▶ [Excerpted text]:

++++++

# It's starting to look like December 3-5 2007



## Greg (Dec 6, 2010)

This radar looks eerily like early December 2007 when the spine of the Green scored some nice multi-day upslope accumulations. This is what JimG. and I found at Killingotn that year:


----------



## thetrailboss (Dec 6, 2010)

It's about time we got some upsloping...dumping here in the western foothills of the Greens.


----------



## snoseek (Dec 6, 2010)

just finishing up a grueling 80+ hour work week, tomorrow is MY time!


----------



## Greg (Dec 6, 2010)

Winter Storm Warnings posted in far NNE. Not a lot of talk about it here. What's up people? This really is like early December 2007. Nobody saw that coming either. If I could pull it off, I'd be in NoVT at some point this week. Alas, ain't happening...


----------



## billski (Dec 6, 2010)

Greg said:


> Winter Storm Warnings posted in far NNE. Not a lot of talk about it here. What's up people? This really is like early December 2007. Nobody saw that coming either. If I could pull it off, I'd be in NoVT at some point this week. Alas, ain't happening...


http://forums.alpinezone.com/showthread.php?p=578940#post578940


----------



## Greg (Dec 6, 2010)

billski said:


> http://forums.alpinezone.com/showthread.php?p=578940#post578940



Yay. A few posts/threads. :roll: The season is HERE!...


----------

++++++

▶ [Material shown]:
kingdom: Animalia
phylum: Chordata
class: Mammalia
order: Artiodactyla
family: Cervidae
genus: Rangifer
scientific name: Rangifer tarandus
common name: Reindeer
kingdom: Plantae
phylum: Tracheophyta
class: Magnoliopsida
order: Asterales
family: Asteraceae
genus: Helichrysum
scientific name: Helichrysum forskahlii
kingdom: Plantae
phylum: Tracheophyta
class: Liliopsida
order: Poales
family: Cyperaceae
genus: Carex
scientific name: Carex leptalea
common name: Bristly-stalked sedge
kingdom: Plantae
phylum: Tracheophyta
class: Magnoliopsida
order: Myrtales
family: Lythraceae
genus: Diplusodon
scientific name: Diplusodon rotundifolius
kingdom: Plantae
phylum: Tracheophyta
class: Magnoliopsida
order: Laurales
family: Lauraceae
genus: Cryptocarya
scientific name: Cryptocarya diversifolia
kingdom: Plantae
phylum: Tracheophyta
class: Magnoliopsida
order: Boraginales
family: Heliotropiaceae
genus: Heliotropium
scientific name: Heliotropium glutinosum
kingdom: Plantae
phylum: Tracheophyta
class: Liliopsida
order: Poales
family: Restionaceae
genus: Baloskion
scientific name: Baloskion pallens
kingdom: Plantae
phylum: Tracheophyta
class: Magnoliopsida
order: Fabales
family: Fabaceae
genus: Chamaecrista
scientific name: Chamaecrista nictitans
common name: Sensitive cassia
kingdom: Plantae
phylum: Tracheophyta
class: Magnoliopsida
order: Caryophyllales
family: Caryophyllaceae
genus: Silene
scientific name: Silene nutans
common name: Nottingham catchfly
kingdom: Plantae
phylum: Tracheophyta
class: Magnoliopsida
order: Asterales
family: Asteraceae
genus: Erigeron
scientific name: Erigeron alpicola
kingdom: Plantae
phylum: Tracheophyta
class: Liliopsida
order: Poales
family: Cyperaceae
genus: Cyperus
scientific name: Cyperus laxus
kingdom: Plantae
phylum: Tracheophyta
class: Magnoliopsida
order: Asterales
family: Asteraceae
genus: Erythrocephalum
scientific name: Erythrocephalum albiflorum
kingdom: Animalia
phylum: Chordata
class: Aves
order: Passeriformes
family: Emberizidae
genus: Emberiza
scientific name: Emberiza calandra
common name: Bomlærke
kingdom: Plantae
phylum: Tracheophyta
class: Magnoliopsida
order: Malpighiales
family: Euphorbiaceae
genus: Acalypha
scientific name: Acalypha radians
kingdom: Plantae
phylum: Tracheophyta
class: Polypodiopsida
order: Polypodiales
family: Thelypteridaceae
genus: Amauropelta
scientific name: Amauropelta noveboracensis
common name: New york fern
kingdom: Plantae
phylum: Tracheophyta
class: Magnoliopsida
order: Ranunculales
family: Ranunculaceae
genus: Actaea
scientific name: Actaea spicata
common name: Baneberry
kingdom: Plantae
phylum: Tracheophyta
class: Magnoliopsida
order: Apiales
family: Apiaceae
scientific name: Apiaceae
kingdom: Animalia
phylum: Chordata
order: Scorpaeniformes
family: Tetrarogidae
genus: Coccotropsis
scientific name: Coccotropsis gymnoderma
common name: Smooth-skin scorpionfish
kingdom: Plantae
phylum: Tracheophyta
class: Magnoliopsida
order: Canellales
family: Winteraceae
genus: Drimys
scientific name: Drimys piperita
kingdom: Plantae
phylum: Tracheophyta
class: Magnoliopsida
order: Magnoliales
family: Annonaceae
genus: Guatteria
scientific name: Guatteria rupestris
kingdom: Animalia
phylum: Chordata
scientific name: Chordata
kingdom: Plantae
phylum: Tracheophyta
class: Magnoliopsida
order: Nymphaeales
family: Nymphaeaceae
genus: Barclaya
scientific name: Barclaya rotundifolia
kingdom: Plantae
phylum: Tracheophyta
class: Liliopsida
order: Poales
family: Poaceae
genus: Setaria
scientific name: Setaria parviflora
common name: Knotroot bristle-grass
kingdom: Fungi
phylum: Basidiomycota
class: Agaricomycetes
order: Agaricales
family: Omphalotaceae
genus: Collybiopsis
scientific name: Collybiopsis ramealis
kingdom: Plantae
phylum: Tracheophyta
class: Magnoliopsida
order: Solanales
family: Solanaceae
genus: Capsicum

++++++

▶ [To do]:
Answer these about the forum thread:
1. What period does Greg say the radar looks like?
2. Where does thetrailboss say it is dumping?
3. How long was the work week snoseek says he is finishing?

▶ [Output of the task]:
1. Early December 2007
2. In the western foothills of the Greens
3. 80+ hours